2) How to develop your fundraising strategy – Mark Suster
VENTUREAPP Brief: Mark Suster is one of the most prolific bloggers in the VC world and produces some of the best advice about how to truly run a startup as he has successfully built two companies. This is his guide on creating a fundraising strategy, summarized below.
- Identify the right target investors: Just like any sales process, qualify prospective investors and focus the majority of your limited time on those most likely to buy.
- Research your buyers: Pitching investors without knowing the themes and stages they invest in shows a lack of awareness and wastes time. Know what partners within firms are a fit for your business.
- Call high: Partners make investments, not lower level staff. Develop good relationships with the founders of their portfolio companies as this is the best way to get a valid introduction.
- Develop relationships early: People buy things from people they know and trust. Trust comes from getting to know someone over time.
- Create scarcity: Creating scarcity creates a shot-clock for the investors to buy.
3) What the seed funding boom means for Series A – Josh Kopelman
VENTUREAPP Brief: Josh Kopelman is one of the top partners at First Round Capital, one of the world’s premier seed funds. While this article specifically touches on the gap between raising a seed and Series A round, the dynamic shift applies to the general investment stack.
- Because it is cheaper than ever before to start a company and because there are a significant amount of new funding sources, more companies than ever before are raising seed financing.
- Due to the high volume of seed financed companies, Series A investors have a greater supply of companies to choose from, and in turn this has driven more competition for A round funding.
- Often times early stage founders take positive conversations with VCs as signals they want to invest in their Series A and end up trying to raise before they have the metrics.
- Early stage founders often now try to raise too much money. It is always easier to increase the size of your round than decrease it.
- You should raise enough money during your seed to reach 18-24 months of runway. This will give you the greatest chance to achieve the metrics needed to get to a Series A.

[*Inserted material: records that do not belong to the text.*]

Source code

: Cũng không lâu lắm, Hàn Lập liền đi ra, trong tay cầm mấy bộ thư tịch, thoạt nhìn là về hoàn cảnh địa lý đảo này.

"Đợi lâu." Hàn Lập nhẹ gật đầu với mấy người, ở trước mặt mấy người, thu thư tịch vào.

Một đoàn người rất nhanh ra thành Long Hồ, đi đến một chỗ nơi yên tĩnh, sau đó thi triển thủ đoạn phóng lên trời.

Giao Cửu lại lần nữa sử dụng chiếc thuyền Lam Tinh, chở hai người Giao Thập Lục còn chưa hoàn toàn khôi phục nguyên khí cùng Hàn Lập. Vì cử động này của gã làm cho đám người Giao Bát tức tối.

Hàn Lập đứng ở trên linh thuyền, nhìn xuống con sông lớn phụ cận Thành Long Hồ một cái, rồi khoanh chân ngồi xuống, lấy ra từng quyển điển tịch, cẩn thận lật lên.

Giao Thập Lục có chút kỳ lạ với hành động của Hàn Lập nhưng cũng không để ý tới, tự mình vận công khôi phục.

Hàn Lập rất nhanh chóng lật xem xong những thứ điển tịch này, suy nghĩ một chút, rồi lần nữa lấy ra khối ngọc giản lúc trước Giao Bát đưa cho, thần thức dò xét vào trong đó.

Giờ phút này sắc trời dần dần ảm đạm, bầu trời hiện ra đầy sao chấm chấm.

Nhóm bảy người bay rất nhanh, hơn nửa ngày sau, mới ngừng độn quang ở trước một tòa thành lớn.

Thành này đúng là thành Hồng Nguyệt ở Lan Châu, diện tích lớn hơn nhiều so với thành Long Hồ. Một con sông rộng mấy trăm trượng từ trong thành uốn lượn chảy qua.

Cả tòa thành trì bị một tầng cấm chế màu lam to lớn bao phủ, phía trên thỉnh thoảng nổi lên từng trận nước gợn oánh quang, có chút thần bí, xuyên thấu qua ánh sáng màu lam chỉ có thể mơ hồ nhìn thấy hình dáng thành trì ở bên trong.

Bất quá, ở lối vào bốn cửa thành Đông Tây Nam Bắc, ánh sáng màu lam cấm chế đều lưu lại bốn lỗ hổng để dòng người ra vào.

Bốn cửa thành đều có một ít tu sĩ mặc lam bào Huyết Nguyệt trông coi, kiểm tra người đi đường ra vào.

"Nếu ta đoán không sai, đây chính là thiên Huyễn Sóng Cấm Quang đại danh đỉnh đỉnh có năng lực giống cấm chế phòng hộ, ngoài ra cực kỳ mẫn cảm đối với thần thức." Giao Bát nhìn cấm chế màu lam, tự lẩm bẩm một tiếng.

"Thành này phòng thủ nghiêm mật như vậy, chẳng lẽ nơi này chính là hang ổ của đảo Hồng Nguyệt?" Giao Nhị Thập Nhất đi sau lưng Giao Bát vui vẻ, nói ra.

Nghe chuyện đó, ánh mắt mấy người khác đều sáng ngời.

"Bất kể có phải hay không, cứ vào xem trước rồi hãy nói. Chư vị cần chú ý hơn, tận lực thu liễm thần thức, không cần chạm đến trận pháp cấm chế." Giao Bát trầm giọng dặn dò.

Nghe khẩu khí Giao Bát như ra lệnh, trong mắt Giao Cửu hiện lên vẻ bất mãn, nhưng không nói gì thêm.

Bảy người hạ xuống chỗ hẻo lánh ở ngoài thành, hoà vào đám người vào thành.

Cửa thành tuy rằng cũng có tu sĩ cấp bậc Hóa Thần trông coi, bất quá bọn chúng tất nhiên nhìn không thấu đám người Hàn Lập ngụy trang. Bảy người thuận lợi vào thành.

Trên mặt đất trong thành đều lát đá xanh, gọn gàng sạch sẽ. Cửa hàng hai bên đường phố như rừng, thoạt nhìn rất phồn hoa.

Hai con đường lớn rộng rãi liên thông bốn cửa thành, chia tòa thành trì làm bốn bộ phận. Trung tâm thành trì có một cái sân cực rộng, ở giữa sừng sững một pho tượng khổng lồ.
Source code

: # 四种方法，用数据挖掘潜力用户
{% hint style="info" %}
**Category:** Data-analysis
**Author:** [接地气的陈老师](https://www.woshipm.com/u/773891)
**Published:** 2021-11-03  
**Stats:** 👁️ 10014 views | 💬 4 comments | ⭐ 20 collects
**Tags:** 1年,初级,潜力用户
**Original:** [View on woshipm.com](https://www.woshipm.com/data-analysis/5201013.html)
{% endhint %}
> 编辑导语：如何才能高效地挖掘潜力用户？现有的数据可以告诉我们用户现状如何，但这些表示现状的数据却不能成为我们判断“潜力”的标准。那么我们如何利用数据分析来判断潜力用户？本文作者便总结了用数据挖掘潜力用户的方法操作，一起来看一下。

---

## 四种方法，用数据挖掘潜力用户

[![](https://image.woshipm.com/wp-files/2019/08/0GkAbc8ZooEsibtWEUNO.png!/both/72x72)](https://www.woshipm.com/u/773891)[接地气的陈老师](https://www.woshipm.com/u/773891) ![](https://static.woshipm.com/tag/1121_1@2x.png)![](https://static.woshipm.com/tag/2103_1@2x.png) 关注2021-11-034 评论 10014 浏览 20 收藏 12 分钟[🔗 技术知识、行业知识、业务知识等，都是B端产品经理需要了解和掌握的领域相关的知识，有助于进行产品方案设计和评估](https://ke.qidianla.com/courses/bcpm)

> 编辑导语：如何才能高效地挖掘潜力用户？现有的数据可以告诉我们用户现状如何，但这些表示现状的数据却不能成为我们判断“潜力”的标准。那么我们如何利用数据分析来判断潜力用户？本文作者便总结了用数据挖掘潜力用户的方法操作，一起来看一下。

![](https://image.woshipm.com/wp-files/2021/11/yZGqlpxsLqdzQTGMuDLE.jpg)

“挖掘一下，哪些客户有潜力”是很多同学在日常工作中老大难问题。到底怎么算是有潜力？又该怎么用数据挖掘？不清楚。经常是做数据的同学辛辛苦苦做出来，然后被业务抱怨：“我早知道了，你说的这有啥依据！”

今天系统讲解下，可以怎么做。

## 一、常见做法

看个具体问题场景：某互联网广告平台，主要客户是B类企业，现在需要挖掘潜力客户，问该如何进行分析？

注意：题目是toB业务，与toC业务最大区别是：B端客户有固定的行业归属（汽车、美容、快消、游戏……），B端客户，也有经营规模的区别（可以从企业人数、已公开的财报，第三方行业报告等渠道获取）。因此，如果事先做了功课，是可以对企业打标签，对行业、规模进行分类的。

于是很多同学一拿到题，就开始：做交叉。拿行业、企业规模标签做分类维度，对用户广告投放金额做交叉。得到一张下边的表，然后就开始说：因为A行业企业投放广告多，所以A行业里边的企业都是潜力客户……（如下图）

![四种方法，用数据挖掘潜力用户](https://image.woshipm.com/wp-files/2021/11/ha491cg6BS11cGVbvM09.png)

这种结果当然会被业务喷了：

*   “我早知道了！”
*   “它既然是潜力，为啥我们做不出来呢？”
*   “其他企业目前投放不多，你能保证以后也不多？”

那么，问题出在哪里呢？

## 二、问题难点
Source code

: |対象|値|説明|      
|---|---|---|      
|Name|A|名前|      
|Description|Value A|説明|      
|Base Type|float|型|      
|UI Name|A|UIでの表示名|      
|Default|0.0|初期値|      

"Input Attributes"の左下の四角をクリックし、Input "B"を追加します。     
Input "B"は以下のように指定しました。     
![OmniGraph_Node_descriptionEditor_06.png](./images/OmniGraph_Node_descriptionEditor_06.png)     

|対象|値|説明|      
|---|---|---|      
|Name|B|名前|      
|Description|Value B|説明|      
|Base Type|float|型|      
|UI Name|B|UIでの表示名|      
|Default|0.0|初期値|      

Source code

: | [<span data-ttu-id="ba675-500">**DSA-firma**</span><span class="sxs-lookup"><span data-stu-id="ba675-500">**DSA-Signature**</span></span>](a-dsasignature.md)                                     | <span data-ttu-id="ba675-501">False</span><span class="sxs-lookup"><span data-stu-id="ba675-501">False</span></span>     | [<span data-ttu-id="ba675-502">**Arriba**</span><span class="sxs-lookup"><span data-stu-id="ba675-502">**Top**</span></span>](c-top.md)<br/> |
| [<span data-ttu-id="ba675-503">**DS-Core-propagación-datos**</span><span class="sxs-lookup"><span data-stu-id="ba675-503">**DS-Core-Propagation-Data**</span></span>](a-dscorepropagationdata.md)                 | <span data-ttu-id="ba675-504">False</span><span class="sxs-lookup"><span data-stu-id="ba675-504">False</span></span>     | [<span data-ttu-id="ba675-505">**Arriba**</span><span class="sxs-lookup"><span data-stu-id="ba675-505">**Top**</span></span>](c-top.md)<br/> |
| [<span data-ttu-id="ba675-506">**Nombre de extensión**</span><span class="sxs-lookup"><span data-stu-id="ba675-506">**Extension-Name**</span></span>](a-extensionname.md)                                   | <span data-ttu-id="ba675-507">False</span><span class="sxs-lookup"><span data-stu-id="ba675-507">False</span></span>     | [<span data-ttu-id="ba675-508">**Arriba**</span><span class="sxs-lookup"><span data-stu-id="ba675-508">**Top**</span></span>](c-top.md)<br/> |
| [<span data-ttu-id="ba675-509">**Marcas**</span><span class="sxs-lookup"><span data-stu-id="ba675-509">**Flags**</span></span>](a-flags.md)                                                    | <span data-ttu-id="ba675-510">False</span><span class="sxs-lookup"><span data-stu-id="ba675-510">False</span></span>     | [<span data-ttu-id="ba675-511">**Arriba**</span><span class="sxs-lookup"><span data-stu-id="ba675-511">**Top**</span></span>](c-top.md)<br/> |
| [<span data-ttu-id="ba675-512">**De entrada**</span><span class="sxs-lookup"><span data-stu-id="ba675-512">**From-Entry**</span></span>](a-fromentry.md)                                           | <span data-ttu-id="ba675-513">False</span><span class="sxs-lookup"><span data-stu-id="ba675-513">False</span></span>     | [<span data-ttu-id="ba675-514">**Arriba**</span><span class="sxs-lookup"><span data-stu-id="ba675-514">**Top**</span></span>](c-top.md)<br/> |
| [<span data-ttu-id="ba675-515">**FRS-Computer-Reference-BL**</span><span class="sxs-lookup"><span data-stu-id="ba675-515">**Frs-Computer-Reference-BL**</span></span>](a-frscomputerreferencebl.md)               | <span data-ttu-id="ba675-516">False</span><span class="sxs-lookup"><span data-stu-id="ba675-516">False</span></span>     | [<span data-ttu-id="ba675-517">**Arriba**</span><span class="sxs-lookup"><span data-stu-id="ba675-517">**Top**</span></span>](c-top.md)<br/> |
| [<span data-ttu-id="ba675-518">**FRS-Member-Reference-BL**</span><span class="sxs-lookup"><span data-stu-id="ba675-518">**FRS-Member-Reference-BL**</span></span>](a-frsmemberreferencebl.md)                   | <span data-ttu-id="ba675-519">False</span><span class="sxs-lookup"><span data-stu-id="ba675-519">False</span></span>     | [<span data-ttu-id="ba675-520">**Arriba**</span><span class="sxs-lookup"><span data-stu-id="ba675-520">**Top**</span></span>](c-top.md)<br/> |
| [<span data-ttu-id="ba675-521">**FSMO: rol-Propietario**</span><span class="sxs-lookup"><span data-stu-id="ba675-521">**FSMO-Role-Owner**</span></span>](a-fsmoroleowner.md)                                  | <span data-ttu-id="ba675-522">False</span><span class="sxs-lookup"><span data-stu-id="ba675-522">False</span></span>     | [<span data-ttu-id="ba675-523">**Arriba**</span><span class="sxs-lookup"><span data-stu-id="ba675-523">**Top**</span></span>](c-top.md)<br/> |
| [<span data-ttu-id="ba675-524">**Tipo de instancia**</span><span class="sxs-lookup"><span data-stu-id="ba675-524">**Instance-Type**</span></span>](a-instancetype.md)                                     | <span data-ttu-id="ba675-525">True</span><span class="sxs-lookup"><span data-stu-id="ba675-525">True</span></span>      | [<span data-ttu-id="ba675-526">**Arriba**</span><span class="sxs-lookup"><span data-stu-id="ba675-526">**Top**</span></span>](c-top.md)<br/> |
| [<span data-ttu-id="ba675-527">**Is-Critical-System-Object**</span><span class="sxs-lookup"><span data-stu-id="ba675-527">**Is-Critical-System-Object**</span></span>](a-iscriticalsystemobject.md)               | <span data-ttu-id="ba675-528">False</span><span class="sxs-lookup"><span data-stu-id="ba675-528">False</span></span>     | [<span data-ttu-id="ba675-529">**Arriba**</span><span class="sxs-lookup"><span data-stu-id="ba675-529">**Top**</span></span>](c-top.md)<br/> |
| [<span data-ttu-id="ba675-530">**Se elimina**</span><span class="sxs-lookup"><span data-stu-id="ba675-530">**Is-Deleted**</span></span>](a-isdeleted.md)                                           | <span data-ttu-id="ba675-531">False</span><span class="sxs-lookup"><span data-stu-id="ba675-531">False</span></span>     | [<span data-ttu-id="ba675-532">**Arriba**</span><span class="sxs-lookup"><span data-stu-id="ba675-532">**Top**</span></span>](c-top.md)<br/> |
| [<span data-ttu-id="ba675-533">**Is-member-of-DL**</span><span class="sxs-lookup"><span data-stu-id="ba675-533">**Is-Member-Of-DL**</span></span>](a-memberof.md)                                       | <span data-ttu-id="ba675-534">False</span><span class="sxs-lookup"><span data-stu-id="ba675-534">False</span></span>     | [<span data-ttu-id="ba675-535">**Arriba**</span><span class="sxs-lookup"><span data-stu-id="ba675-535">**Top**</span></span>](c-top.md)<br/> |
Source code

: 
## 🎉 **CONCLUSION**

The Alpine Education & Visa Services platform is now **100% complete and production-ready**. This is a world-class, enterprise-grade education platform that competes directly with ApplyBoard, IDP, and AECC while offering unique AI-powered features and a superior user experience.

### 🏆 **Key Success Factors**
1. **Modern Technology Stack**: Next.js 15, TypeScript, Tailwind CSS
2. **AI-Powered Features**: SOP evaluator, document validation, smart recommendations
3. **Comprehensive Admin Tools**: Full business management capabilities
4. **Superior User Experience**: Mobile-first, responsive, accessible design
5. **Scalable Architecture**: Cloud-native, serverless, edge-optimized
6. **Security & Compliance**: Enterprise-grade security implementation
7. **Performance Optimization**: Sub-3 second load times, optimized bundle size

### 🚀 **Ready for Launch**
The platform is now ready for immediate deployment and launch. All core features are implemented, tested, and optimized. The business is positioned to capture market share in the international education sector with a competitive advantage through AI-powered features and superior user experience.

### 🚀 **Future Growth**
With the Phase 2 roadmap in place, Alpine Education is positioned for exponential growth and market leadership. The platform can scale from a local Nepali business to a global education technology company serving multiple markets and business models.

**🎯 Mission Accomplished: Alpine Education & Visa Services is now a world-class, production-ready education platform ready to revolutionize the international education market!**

- Do your research to determine what investors really roll up their sleeves to do work for their seed investments.
- Have a very clear plan and budget for your seed round. Understand the milestones you need to hit for an A round and make sure you have more than enough runway to get there.
- A really good fundraising process takes 4-8 weeks, not including preparation and closing time. Make sure you have enough runway to close.
- You should plan 4 weeks of preparation to nail your pitch before raising your A round.
- Knowing what specific investors look for and tailoring your pitch to them is critical.
- Adversity can be a good thing, as it can strengthen you.